Page:Revue des Deux Mondes - 1854 - tome 8.djvu/1188

La bibliothèque libre.
Le texte de cette page a été corrigé et est conforme au fac-similé.

L’idée change et se développe avec l’âge ; elle grandit avec l’intelligence. Quand elle prend l’homme enfant, elle se fait petite et se proportionne à sa taille, puis elle s’élève à mesure qu’il s’élève et l’accompagne ainsi pendant tout le cours de la vie. Ce que fait l’enfant, l’humanité l’a fait ; elle a suivi le même chemin ; elle a été d’abord idolâtre, puis déiste, et les déistes, qui sont devenus chrétiens, ont su, quand ils ont adoré à la fois un homme dans un Dieu et un Dieu dans un homme, trouver tour à tour, pour parler le langage de Rousseau, le Dieu nécessaire à l’imagination de l’homme et le Dieu nécessaire à son entendement. Voulez-vous laisser de côté l’acheminement du monde au christianisme ? L’homme a passé de l’idolâtrie au déisme, comme le fait l’enfant, par le développement de son intelligence, sans que l’idolâtrie enfantine de ses premières années ait nui au déisme pieux et éclairé de son âge mûr. « À mesure que les hommes sont devenus plus parfaits, les dieux le sont devenus aussi davantage, dit Fontenelle, que je cite ici volontiers, parce qu’il n’est pas un père de l’église. Les premiers hommes sont fort brutaux, et ils donnent tout à la force ; les dieux seront presque aussi brutaux et seulement un peu plus puissans ; voilà les dieux du temps d’Homère. Les hommes commencent à avoir des idées de la sagesse et de la justice ; les dieux y gagnent, ils commencent à être sages et justes et le sont toujours de plus en plus à proportion que ces idées se perfectionnent parmi les hommes. Voilà les dieux du temps de Cicéron, et ils valaient bien mieux que ceux du temps d’Homère, parce que de bien meilleurs philosophes y avaient mis la main[1]. » Ainsi, dans l’humanité, l’imagination ébauche l’idée religieuse et la raison l’achève, ou plutôt Dieu se révèle à chaque siècle selon l’intelligence du temps. Ce que Dieu fait pour les divers siècles de l’humanité, il le fait aussi pour les divers âges de l’homme, et il est le Dieu de l’enfant comme il est aussi le Dieu de l’homme mûr ; il ne se dérobe à aucun esprit, si petit qu’il soit ; il ne se cache à aucun regard, si faible qu’il soit. L’homme arrive à Dieu par l’imagination, par le cœur, par la raison, par tout ce qu’il y a en lui d’idées et de sentimens, sans que ses idées ni ses sentimens aient jamais besoin d’être aussi hauts et aussi grands que leur objet.

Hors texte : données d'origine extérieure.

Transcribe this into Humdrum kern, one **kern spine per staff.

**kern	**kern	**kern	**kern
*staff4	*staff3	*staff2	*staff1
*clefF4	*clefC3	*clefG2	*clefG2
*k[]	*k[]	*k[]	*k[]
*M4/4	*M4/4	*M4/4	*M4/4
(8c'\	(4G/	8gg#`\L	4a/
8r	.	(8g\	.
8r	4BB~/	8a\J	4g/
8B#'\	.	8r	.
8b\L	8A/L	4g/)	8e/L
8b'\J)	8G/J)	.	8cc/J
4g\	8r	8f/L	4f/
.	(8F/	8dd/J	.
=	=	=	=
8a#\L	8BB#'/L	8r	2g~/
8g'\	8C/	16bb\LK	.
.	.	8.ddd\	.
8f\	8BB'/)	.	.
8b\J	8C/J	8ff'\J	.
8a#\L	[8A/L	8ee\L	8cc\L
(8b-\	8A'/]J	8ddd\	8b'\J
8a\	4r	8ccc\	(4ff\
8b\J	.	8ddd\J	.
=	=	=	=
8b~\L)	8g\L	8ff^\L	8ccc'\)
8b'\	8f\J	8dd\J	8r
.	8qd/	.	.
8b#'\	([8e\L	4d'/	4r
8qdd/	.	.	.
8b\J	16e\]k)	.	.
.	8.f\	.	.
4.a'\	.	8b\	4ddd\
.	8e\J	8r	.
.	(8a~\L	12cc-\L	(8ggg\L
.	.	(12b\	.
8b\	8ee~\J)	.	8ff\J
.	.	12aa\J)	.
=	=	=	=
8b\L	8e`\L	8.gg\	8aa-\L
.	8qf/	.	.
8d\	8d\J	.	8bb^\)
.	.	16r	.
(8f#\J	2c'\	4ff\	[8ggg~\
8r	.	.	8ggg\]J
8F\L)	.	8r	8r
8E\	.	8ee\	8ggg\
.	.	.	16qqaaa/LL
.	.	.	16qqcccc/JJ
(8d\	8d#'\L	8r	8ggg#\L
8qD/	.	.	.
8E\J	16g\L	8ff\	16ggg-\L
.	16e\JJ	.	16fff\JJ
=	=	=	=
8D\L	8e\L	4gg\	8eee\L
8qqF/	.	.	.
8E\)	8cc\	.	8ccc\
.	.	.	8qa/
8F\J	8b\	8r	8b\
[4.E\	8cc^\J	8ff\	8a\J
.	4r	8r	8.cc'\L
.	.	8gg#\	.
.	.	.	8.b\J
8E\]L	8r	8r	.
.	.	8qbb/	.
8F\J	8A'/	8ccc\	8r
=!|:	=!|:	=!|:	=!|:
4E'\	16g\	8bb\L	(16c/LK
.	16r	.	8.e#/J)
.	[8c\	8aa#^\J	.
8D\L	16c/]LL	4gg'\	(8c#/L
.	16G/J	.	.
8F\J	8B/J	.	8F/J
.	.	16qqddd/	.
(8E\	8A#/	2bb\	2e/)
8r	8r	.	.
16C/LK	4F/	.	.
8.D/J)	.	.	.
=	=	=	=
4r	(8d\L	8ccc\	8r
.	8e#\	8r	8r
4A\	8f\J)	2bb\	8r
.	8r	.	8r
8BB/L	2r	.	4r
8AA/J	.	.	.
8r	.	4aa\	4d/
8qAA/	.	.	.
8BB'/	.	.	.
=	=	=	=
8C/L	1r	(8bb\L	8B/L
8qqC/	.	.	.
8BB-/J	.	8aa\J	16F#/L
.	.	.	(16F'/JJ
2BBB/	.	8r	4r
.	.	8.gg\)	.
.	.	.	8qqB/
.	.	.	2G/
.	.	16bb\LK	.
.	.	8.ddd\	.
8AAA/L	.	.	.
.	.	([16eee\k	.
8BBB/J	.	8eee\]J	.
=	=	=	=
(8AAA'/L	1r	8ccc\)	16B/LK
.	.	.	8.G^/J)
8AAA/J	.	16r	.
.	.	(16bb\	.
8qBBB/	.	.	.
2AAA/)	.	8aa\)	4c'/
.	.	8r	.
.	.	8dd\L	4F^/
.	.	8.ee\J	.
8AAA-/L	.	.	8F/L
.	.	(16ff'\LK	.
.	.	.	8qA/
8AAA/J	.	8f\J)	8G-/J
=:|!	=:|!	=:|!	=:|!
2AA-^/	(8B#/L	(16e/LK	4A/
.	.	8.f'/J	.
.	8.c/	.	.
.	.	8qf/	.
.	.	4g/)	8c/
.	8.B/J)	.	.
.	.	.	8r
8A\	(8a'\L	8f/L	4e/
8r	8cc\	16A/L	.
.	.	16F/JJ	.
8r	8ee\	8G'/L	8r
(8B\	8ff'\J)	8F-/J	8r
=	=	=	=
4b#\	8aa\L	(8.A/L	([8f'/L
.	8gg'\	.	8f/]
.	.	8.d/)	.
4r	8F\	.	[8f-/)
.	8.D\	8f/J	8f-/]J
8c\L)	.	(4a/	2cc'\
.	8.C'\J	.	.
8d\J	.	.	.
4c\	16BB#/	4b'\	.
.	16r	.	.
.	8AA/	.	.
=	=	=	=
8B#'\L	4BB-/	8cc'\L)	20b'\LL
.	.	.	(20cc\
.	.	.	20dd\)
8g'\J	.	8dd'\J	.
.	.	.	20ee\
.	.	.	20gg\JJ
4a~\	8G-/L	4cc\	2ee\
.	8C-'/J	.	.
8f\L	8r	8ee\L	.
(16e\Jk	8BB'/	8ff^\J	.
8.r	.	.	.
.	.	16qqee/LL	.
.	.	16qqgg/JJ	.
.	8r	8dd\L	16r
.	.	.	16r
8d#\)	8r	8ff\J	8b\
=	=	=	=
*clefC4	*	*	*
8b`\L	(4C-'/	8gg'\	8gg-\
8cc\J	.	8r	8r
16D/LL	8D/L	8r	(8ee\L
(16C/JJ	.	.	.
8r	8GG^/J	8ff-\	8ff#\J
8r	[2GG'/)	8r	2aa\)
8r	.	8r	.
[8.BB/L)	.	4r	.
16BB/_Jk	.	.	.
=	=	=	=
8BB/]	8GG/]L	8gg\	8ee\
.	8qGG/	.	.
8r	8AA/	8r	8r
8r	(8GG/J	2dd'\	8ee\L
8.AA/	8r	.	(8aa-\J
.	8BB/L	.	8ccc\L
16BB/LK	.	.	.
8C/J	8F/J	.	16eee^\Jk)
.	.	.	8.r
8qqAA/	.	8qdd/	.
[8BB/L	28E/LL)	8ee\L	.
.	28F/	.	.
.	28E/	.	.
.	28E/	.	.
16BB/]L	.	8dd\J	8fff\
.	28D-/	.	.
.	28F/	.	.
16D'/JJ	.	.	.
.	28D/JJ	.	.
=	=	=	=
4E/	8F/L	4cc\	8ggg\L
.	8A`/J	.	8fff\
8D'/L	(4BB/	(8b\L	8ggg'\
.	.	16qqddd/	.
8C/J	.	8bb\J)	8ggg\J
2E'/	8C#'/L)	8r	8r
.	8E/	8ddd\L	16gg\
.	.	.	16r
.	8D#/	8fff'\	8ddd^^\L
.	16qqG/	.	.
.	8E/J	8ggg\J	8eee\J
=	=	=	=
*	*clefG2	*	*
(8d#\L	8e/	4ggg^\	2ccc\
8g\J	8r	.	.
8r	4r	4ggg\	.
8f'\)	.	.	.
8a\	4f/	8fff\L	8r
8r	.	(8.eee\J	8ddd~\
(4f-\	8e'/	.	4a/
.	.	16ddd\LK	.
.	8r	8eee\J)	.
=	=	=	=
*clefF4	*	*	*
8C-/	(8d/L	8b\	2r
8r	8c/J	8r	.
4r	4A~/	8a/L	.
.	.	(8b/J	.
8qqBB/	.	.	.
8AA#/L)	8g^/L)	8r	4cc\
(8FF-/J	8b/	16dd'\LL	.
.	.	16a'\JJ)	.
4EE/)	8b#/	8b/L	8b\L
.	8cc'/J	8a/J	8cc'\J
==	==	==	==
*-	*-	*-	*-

Puisque l’enfant, toute faible qu’est son intelligence, est capable de religion, comment la lui enseigner ? Il est curieux de voir comment Fénelon veut qu’on enseigne la religion aux enfans : il semble en vérité avoir prévu les objections de Rousseau. Il craint si peu que le Dieu des enfans ne soit le Dieu de l’imagination, qu’il prescrit de leur enseigner la religion à l’aide d’images et de récits,

  1. Fontenelle, de l’Origine des Fables, tome III, p. 277.